- [PASSAGE PROVIDED]
::::

The Newport Rogers Professor in Chemistry
Professor of Chemistry


The Newport Rogers chair, established by bequest of William Sanford Rogers of Newport, R.I., supports a professor in chemistry.

Richard Stratt earned his Sc.B. in chemistry from the Massachusetts Institute of Technology in 1975 and his Ph.D. from the University of California–Berkeley in 1979. He came to Brown in 1981, served as chair of the Department of Chemistry from 1996 to 1999, and was made the Kravis University Professor at Brown for 1999-2000. An expert in liquid dynamics and their modeling, Stratt has received numerous honors: a Fulbright Scholar for 1991-02, a fellow of the American Physical Society in 1997, and chair of the Division of Physical Chemistry of the American Chemical Society for 2001-02. Stratt’s work has been supported by grants from the National Science Foundation and by an Alfred P. Sloan Foundation Grant. He teaches a variety of courses in the Department of Chemistry, including a course in the quantum theory of chemical systems and one in statistical mechanics.

Wang

Hui Wang

Manning Assistant Professor of Applied Mathematics
Assistant Professor of Applied Mathematics


This Manning Assistant Professorship is one of three established by Martha Sharp Joukowsky, professor emerita of Old World archaeology and art, and Artemis A. W. Joukowsky, chancellor emeritus, in honor of James Manning, Brown’s first president. It may be awarded to an assistant professor in any discipline.

Hui Wang received his M.S. and B.E. degrees from Tsinghua University in Beijing, and his Ph.D. from the Department of Statistics at Columbia University in 2000. He works in the area of applied stochastic processes, with special emphasis on problems of optimization and optimal control. This area combines deep and intricate mathematical constructions with fundamental applications. In his first year at Brown, Wang received funding from the Division of Mathematical Sciences at NSF. He has just completed a junior sabbatic leave at the Institute for Mathematics and its Applications, and was invited to participate in the Program on Probability and Statistics in Complex Systems there. Wang has already given a number of invited lectures and published numerous articles in his field.

::::

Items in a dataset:
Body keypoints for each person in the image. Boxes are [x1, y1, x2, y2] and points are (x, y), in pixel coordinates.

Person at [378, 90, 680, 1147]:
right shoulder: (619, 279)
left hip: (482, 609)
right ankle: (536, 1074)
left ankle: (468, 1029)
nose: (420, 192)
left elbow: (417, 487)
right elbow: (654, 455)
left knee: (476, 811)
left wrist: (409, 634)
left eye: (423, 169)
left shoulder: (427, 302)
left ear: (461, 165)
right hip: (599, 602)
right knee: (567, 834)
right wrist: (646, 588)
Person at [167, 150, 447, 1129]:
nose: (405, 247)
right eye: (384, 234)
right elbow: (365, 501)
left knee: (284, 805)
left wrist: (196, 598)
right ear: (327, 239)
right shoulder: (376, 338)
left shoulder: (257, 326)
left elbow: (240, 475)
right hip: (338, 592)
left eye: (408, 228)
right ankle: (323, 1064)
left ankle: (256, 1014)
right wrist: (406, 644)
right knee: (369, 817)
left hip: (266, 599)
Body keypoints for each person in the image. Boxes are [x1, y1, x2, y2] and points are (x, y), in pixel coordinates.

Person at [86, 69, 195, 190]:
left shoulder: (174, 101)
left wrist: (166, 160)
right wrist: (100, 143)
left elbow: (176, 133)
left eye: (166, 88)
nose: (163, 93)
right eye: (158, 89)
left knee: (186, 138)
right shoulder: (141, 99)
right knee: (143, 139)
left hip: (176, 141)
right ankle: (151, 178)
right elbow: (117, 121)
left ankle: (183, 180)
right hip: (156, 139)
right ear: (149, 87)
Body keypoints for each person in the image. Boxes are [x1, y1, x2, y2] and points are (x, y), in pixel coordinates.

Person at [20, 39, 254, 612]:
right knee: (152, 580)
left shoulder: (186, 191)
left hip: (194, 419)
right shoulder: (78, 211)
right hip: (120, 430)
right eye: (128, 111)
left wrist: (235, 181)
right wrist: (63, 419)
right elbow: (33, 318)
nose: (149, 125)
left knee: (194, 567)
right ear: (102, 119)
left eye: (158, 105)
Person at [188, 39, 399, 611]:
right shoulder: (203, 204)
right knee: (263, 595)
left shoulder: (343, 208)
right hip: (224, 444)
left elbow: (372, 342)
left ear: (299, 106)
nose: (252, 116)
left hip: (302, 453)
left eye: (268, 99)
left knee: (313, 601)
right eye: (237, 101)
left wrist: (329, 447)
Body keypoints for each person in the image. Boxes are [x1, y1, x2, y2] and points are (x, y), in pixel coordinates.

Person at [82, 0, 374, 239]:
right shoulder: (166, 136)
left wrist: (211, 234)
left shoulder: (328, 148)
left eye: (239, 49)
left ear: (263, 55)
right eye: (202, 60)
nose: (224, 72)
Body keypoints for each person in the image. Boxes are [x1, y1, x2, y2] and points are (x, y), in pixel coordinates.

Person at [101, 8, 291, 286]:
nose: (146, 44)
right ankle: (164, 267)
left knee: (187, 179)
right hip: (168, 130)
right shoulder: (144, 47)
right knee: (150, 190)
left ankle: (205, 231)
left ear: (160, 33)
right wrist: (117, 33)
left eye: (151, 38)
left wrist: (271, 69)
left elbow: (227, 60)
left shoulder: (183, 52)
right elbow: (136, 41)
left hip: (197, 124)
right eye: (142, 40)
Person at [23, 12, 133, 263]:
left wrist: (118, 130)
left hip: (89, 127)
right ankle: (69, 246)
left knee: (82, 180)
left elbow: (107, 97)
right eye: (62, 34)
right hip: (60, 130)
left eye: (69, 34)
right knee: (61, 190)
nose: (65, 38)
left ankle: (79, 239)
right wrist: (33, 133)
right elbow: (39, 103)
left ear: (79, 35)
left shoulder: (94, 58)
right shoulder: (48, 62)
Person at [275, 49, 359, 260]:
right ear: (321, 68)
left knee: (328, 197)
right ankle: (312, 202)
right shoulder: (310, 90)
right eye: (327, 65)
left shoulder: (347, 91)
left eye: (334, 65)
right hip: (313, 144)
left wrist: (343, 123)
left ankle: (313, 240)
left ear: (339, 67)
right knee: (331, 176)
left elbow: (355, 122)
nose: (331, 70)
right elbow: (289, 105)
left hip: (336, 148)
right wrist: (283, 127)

::::

- [TASK INSTRUCTIONS]
1: Answer these from the faculty profiles:
(a) By whose bequest was the Newport Rogers chair established?
(b) In what year did Richard Stratt come to Brown?
(c) From which department and university did Hui Wang receive his Ph.D.?
2: Print the faculty profiles word for word, from "Hui Wang received" down to "in his field.".
The items in the dataset aren't needed for any of this.

- [OUTPUTS FOR THE TASKS]
1:
(a) William Sanford Rogers of Newport, R.I.
(b) 1981
(c) The Department of Statistics at Columbia University

2:
Hui Wang received his M.S. and B.E. degrees from Tsinghua University in Beijing, and his Ph.D. from the Department of Statistics at Columbia University in 2000. He works in the area of applied stochastic processes, with special emphasis on problems of optimization and optimal control. This area combines deep and intricate mathematical constructions with fundamental applications. In his first year at Brown, Wang received funding from the Division of Mathematical Sciences at NSF. He has just completed a junior sabbatic leave at the Institute for Mathematics and its Applications, and was invited to participate in the Program on Probability and Statistics in Complex Systems there. Wang has already given a number of invited lectures and published numerous articles in his field.